» REQUIREMENT 1:
Answer the following questions from the forum thread on Terminator lightning claws, marking each answer with the matching letter.
(a) How many sets of lightning claws does Zetronus require, and how many arms of each side does that amount to?
(b) How many Terminator squads does Zetronus offer for trade, and how many models make up each one?
(c) Which user replies with "Sure thing, let me know what you'd like and we'll go from there."?
» REQUIREMENT 2:
From the forum thread on Terminator lightning claws, reproduce word for word the part that opens with the words containing "Hello my fellow" and closes with "right arms) =)".
» REQUIREMENT 3:
List every item that Zetronus offers for trade in the forum thread on Terminator lightning claws.

» SUPPLIED TEXT:
# Wanted: 5x Sets of Terminator Lightning Claws



## Zetronus (May 9, 2012)

Hello my fellow *Heretics*

I am looking to Assault up my Termies, my hope is you can help me,

 I would like to buy/trade for

Lightning Claws - I require five sets (5 left arms and 5 right arms) =) 

Thanks for reading


----------



## Kelann08 (Nov 22, 2011)

I should have some, let me get back to you.


----------



## OIIIIIIO (Dec 16, 2009)

I have them ... what ya got to trade?


----------



## Zetronus (May 9, 2012)

*@Kelann08*

I am intrueged sir, since you also have a couple of items I would like to have in a previous thread =D


*@OIIIIIIO*

Hello there, items available for Trade
2x Black Reach Dreadnoughts (unpainted) MM / CC (storm bolter) - (Plastic)
3x Unpainted 5 man Terminator Squads
2x Unpainted 10 man Tactical Squads​
=)


----------



## Kelann08 (Nov 22, 2011)

Zetronus said:


> *@Kelann08*
> 
> I am intrueged sir, since you also have a couple of items I would like to have in a previous thread =D


Sure thing, let me know what you'd like and we'll go from there.


----------

» DATASET CONTENT:
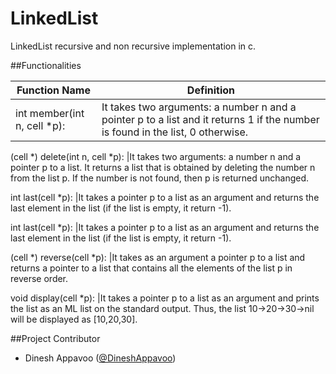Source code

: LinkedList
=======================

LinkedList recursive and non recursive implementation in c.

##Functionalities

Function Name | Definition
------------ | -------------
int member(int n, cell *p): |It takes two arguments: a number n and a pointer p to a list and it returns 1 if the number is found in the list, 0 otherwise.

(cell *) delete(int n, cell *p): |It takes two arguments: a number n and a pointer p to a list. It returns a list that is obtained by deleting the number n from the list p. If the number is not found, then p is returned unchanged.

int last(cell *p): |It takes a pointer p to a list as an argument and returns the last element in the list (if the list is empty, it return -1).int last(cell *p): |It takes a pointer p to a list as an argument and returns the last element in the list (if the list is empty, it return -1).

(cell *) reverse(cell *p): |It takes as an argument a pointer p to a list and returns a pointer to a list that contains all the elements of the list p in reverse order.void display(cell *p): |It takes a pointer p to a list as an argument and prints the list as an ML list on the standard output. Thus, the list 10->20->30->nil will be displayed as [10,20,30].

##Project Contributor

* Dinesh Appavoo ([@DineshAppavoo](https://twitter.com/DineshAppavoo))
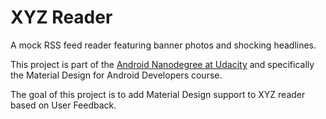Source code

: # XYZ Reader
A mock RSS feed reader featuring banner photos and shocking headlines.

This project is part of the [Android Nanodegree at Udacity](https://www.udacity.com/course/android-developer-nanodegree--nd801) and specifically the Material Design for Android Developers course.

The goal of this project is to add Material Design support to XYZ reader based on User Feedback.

...

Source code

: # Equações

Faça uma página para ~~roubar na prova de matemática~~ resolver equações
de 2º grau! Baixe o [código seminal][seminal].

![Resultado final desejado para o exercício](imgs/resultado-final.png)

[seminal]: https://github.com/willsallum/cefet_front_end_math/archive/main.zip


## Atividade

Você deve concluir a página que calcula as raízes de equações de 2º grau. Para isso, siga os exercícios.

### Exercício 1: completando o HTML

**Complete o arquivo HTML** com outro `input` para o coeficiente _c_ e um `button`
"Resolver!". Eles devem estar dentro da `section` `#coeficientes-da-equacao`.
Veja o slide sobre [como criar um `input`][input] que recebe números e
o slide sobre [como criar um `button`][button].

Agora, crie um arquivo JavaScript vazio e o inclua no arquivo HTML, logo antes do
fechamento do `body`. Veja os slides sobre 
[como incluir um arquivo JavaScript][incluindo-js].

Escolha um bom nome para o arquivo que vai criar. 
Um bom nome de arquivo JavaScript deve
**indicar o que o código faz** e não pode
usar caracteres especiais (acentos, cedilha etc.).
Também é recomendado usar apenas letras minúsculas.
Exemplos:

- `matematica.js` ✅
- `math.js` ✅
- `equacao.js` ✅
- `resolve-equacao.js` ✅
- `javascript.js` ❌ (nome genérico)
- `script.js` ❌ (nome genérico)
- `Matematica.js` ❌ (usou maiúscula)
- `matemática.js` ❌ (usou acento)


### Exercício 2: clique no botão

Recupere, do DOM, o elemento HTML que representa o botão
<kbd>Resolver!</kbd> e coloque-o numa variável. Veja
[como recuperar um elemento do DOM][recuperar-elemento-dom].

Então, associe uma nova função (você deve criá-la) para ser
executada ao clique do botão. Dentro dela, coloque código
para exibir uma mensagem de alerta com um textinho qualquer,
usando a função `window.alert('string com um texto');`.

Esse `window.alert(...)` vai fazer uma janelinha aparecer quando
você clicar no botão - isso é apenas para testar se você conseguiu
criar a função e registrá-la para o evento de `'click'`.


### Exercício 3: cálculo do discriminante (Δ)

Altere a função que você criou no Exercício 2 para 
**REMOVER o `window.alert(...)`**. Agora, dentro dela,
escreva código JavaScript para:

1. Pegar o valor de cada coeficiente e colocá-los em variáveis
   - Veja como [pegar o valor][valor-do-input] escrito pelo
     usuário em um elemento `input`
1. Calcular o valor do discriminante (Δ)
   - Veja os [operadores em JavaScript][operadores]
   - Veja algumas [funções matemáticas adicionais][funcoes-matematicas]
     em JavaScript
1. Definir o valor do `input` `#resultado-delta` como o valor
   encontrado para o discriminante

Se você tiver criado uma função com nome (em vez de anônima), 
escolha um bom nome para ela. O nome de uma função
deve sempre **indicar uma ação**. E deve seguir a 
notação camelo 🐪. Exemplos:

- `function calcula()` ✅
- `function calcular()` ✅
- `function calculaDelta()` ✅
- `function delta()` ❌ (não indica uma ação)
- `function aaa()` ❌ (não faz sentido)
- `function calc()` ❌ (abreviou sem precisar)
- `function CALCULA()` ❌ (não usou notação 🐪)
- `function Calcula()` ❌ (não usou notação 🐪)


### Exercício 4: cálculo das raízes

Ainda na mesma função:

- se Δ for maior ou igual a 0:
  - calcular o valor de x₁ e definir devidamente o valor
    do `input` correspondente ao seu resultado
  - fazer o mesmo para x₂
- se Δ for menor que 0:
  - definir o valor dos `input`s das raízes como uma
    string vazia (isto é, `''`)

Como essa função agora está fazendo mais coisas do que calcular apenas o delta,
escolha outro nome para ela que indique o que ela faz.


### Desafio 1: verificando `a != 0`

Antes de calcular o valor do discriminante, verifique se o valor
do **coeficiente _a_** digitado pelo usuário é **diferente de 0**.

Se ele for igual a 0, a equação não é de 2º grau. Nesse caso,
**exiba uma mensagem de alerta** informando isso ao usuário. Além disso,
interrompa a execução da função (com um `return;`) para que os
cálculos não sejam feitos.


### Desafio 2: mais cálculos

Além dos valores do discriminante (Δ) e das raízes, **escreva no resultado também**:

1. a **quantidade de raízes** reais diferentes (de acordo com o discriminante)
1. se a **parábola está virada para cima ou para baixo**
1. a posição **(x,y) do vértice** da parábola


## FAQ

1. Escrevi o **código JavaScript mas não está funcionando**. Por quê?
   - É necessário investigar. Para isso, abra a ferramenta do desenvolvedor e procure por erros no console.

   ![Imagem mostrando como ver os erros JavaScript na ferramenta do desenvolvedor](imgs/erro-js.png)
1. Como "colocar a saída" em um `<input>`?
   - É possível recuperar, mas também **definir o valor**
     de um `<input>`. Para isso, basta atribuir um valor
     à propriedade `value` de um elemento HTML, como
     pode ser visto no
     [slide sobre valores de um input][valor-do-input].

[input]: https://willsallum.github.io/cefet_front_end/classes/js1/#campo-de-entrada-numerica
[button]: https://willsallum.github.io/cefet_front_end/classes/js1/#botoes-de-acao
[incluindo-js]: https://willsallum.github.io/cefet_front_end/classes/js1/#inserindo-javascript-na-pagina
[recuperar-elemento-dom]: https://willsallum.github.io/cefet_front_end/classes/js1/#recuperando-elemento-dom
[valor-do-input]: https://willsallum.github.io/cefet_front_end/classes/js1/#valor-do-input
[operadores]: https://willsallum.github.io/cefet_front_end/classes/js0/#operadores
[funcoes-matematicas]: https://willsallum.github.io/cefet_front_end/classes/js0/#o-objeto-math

» EXERCISE OUTPUT 1:
(a) Five sets: 5 left arms and 5 right arms.
(b) Three squads, each of 5 models.
(c) Kelann08.

» EXERCISE OUTPUT 2:
Hello my fellow *Heretics*

I am looking to Assault up my Termies, my hope is you can help me,

 I would like to buy/trade for

Lightning Claws - I require five sets (5 left arms and 5 right arms) =)

» EXERCISE OUTPUT 3:
- 2x Black Reach Dreadnoughts (unpainted) MM / CC (storm bolter) - (Plastic)
- 3x Unpainted 5 man Terminator Squads
- 2x Unpainted 10 man Tactical Squads